• Do wykonania
A: Przepisz z tekstu o rewolcie w Syrii fragment od słów "Aymenn Jawad al-Tamimi, Oskar" aż do słów "analityków polityki Syria.".
B: Odpowiedz na pytania do tekstu o rewolcie w Syrii.
(i) W jakim mieście wybuchły protesty w marcu 2011 roku?
(ii) Jaki odsetek głosów zdobyli salafici w Kairze?
(iii) Ile głosów zdobyli salafici na obszarze całego kraju?

Rewolta w Syrii: przekleństwo demografii

Aymenn Jawad al-Tamimi, Oskar Svadkovsky

W drugiej fali Arabskiej Wiosny, pośród krajów idących w ślad za Tunezją najbardziej spektakularnym i zaskakującym przykładem jest dla mediów i analityków polityki Syria.

Na kilka dni przed tym, jak w Dara wybuchły protesty w marcu 2011 roku, niektórzy analitycy, przyglądając się warunkom panującym w Syrii twierdzili, iż będzie ona odporna na Arabską Wiosnę. Nawet odwiedzający kraj reporterzy nie zauważyli nadciągającej burzy.

Jeżeli wziąć pod uwagę zjawisko Arabskiej Wiosny, media oraz eksperci wielokrotnie wpadali w tę samą pułapkę mylenia stolicy z całością kraju. W przededniu miażdżącej wygranej islamistów w wyborach w Egipcie, rozmaite sondaże oraz poinformowane jednostki określały popularność radykalnych salafitów na poziomie 5-10%. Istotnie, salafici zdobyli około 10% głosów… ale tylko w Kairze. Na obszarze całego kraju zdobyli ich prawie 30%, przebijając opinie nawet najbardziej nieprzejednanych pesymistów, którzy stawiali na wygraną Bractwa Muzułmańskiego. W kilku prowincjach zdobyli nawet do 50% głosów.

• Wyciąg z materiału
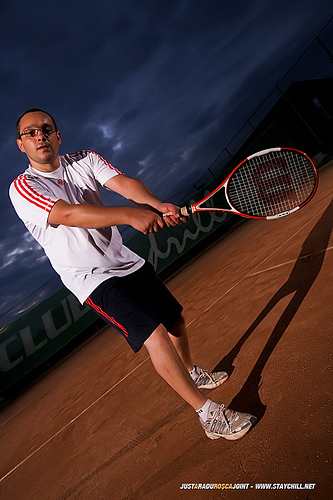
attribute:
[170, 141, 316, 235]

• Wyniki końcowe
A:
Aymenn Jawad al-Tamimi, Oskar Svadkovsky

W drugiej fali Arabskiej Wiosny, pośród krajów idących w ślad za Tunezją najbardziej spektakularnym i zaskakującym przykładem jest dla mediów i analityków polityki Syria.

B:
(i) Protesty wybuchły w Dara.
(ii) W Kairze salafici zdobyli około 10% głosów.
(iii) Na obszarze całego kraju salafici zdobyli prawie 30% głosów.